**Exercise data**
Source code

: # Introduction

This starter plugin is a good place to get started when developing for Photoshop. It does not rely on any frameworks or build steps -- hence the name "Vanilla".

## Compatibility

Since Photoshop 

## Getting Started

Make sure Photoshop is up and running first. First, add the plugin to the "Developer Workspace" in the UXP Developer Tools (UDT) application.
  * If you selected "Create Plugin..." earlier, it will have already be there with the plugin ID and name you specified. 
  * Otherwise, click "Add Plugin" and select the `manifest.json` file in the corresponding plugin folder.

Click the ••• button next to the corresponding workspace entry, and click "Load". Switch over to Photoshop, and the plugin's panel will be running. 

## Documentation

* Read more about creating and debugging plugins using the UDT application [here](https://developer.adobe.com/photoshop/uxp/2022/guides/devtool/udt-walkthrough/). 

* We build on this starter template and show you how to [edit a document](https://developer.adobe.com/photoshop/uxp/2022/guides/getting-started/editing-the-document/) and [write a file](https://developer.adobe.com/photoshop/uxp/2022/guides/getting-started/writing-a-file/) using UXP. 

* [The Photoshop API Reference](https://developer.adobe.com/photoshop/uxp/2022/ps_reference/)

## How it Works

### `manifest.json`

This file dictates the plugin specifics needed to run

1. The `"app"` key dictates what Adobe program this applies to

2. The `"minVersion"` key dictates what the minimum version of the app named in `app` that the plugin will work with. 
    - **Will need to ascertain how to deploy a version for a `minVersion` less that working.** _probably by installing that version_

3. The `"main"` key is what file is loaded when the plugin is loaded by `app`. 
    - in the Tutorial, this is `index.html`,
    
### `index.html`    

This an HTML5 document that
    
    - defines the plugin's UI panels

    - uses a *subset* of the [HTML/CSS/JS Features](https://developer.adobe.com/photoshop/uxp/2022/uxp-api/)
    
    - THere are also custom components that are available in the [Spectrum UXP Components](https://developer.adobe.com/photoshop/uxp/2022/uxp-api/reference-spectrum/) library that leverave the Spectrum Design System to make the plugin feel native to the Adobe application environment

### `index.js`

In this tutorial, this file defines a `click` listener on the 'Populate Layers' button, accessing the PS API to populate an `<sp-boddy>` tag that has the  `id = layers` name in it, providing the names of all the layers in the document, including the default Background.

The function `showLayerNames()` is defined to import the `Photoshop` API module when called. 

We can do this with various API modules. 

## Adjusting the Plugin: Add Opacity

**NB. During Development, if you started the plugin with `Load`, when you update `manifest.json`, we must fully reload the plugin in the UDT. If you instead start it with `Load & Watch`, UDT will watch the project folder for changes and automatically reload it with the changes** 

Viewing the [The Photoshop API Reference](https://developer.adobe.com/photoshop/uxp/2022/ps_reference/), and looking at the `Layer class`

**What you will do**
In the entries above, how many lines contain the string "minVersion"? Say only the number.

**Answer area**
2